* REQUIRED WORK
In the records below, which lines include "reporting"? Copy them.

* THE DATA
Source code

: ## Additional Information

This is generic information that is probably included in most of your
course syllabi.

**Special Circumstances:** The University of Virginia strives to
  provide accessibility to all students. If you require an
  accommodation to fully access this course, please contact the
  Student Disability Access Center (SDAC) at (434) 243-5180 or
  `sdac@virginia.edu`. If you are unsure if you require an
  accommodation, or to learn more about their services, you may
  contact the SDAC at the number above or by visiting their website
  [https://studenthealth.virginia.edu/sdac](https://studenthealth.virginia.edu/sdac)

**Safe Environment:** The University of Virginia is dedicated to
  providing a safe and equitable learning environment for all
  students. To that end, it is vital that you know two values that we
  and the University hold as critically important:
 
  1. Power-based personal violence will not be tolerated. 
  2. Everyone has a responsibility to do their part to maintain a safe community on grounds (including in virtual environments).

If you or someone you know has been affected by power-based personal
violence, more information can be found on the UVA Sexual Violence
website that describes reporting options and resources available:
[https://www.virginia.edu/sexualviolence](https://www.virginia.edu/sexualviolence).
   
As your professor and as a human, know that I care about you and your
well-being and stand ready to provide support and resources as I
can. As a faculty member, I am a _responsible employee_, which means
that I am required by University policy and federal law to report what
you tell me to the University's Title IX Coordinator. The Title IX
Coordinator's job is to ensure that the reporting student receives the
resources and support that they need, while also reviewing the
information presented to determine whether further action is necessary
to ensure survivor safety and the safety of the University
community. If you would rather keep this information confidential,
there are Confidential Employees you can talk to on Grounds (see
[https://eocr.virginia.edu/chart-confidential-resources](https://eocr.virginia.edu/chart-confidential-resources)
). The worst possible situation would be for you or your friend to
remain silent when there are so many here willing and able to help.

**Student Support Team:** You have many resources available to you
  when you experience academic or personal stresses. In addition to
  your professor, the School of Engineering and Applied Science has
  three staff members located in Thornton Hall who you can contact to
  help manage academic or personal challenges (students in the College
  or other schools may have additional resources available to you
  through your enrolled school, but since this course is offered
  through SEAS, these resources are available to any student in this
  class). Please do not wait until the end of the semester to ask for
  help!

* RESULT FOR THIS EXERCISE
website that describes reporting options and resources available:
Coordinator's job is to ensure that the reporting student receives the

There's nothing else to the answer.